What the task asks: Where the listing below has a line with "Conflicts of Interest", write out exactly that line and every line after it, stopping after the line with "Beckman DA (2008)".

Exercise inputs:
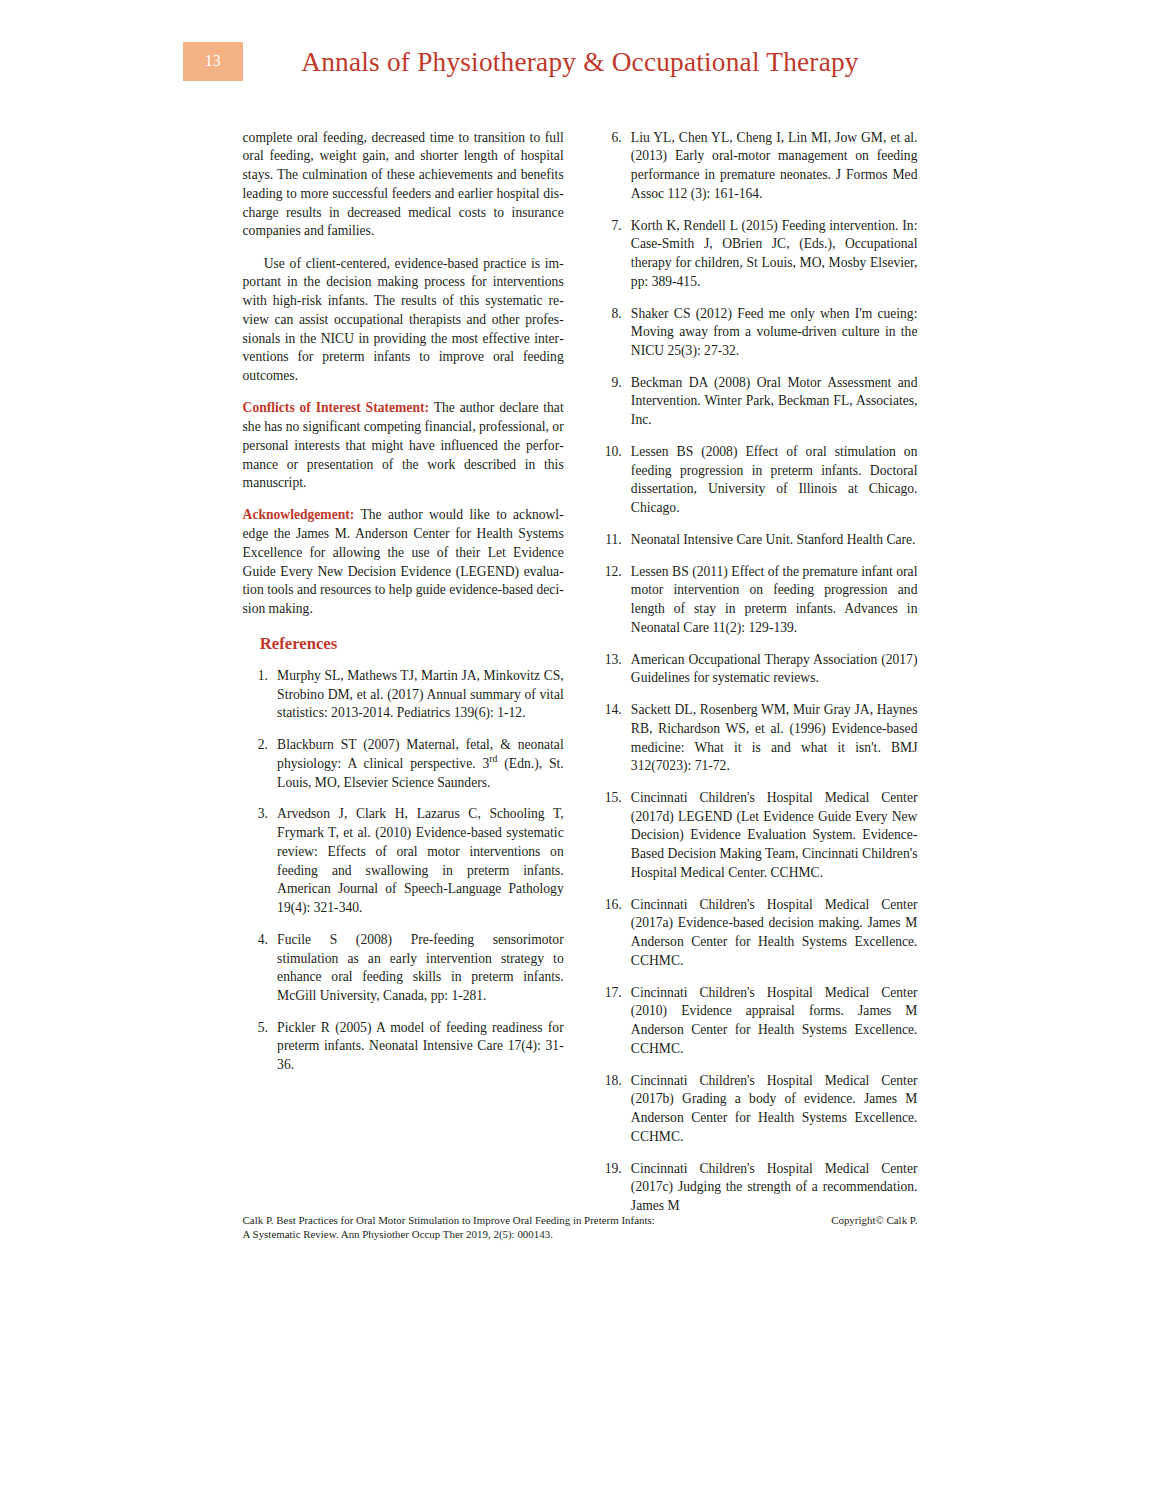13
Annals of Physiotherapy & Occupational Therapy
complete oral feeding, decreased time to transition to full oral feeding, weight gain, and shorter length of hospital stays. The culmination of these achievements and benefits leading to more successful feeders and earlier hospital discharge results in decreased medical costs to insurance companies and families.
Use of client-centered, evidence-based practice is important in the decision making process for interventions with high-risk infants. The results of this systematic review can assist occupational therapists and other professionals in the NICU in providing the most effective interventions for preterm infants to improve oral feeding outcomes.
Conflicts of Interest Statement: The author declare that she has no significant competing financial, professional, or personal interests that might have influenced the performance or presentation of the work described in this manuscript.
Acknowledgement: The author would like to acknowledge the James M. Anderson Center for Health Systems Excellence for allowing the use of their Let Evidence Guide Every New Decision Evidence (LEGEND) evaluation tools and resources to help guide evidence-based decision making.
References
Murphy SL, Mathews TJ, Martin JA, Minkovitz CS, Strobino DM, et al. (2017) Annual summary of vital statistics: 2013-2014. Pediatrics 139(6): 1-12.
Blackburn ST (2007) Maternal, fetal, & neonatal physiology: A clinical perspective. 3rd (Edn.), St. Louis, MO, Elsevier Science Saunders.
Arvedson J, Clark H, Lazarus C, Schooling T, Frymark T, et al. (2010) Evidence-based systematic review: Effects of oral motor interventions on feeding and swallowing in preterm infants. American Journal of Speech-Language Pathology 19(4): 321-340.
Fucile S (2008) Pre-feeding sensorimotor stimulation as an early intervention strategy to enhance oral feeding skills in preterm infants. McGill University, Canada, pp: 1-281.
Pickler R (2005) A model of feeding readiness for preterm infants. Neonatal Intensive Care 17(4): 31-36.
Liu YL, Chen YL, Cheng I, Lin MI, Jow GM, et al. (2013) Early oral-motor management on feeding performance in premature neonates. J Formos Med Assoc 112 (3): 161-164.
Korth K, Rendell L (2015) Feeding intervention. In: Case-Smith J, OBrien JC, (Eds.), Occupational therapy for children, St Louis, MO, Mosby Elsevier, pp: 389-415.
Shaker CS (2012) Feed me only when I'm cueing: Moving away from a volume-driven culture in the NICU 25(3): 27-32.
Beckman DA (2008) Oral Motor Assessment and Intervention. Winter Park, Beckman FL, Associates, Inc.
Lessen BS (2008) Effect of oral stimulation on feeding progression in preterm infants. Doctoral dissertation, University of Illinois at Chicago. Chicago.
Neonatal Intensive Care Unit. Stanford Health Care.
Lessen BS (2011) Effect of the premature infant oral motor intervention on feeding progression and length of stay in preterm infants. Advances in Neonatal Care 11(2): 129-139.
American Occupational Therapy Association (2017) Guidelines for systematic reviews.
Sackett DL, Rosenberg WM, Muir Gray JA, Haynes RB, Richardson WS, et al. (1996) Evidence-based medicine: What it is and what it isn't. BMJ 312(7023): 71-72.
Cincinnati Children's Hospital Medical Center (2017d) LEGEND (Let Evidence Guide Every New Decision) Evidence Evaluation System. Evidence-Based Decision Making Team, Cincinnati Children's Hospital Medical Center. CCHMC.
Cincinnati Children's Hospital Medical Center (2017a) Evidence-based decision making. James M Anderson Center for Health Systems Excellence. CCHMC.
Cincinnati Children's Hospital Medical Center (2010) Evidence appraisal forms. James M Anderson Center for Health Systems Excellence. CCHMC.
Cincinnati Children's Hospital Medical Center (2017b) Grading a body of evidence. James M Anderson Center for Health Systems Excellence. CCHMC.
Cincinnati Children's Hospital Medical Center (2017c) Judging the strength of a recommendation. James M
Calk P. Best Practices for Oral Motor Stimulation to Improve Oral Feeding in Preterm Infants: A Systematic Review. Ann Physiother Occup Ther 2019, 2(5): 000143.
Copyright© Calk P.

Expected answer:
Conflicts of Interest Statement: The author declare that she has no significant competing financial, professional, or personal interests that might have influenced the performance or presentation of the work described in this manuscript.
Acknowledgement: The author would like to acknowledge the James M. Anderson Center for Health Systems Excellence for allowing the use of their Let Evidence Guide Every New Decision Evidence (LEGEND) evaluation tools and resources to help guide evidence-based decision making.
References
Murphy SL, Mathews TJ, Martin JA, Minkovitz CS, Strobino DM, et al. (2017) Annual summary of vital statistics: 2013-2014. Pediatrics 139(6): 1-12.
Blackburn ST (2007) Maternal, fetal, & neonatal physiology: A clinical perspective. 3rd (Edn.), St. Louis, MO, Elsevier Science Saunders.
Arvedson J, Clark H, Lazarus C, Schooling T, Frymark T, et al. (2010) Evidence-based systematic review: Effects of oral motor interventions on feeding and swallowing in preterm infants. American Journal of Speech-Language Pathology 19(4): 321-340.
Fucile S (2008) Pre-feeding sensorimotor stimulation as an early intervention strategy to enhance oral feeding skills in preterm infants. McGill University, Canada, pp: 1-281.
Pickler R (2005) A model of feeding readiness for preterm infants. Neonatal Intensive Care 17(4): 31-36.
Liu YL, Chen YL, Cheng I, Lin MI, Jow GM, et al. (2013) Early oral-motor management on feeding performance in premature neonates. J Formos Med Assoc 112 (3): 161-164.
Korth K, Rendell L (2015) Feeding intervention. In: Case-Smith J, OBrien JC, (Eds.), Occupational therapy for children, St Louis, MO, Mosby Elsevier, pp: 389-415.
Shaker CS (2012) Feed me only when I'm cueing: Moving away from a volume-driven culture in the NICU 25(3): 27-32.
Beckman DA (2008) Oral Motor Assessment and Intervention. Winter Park, Beckman FL, Associates, Inc.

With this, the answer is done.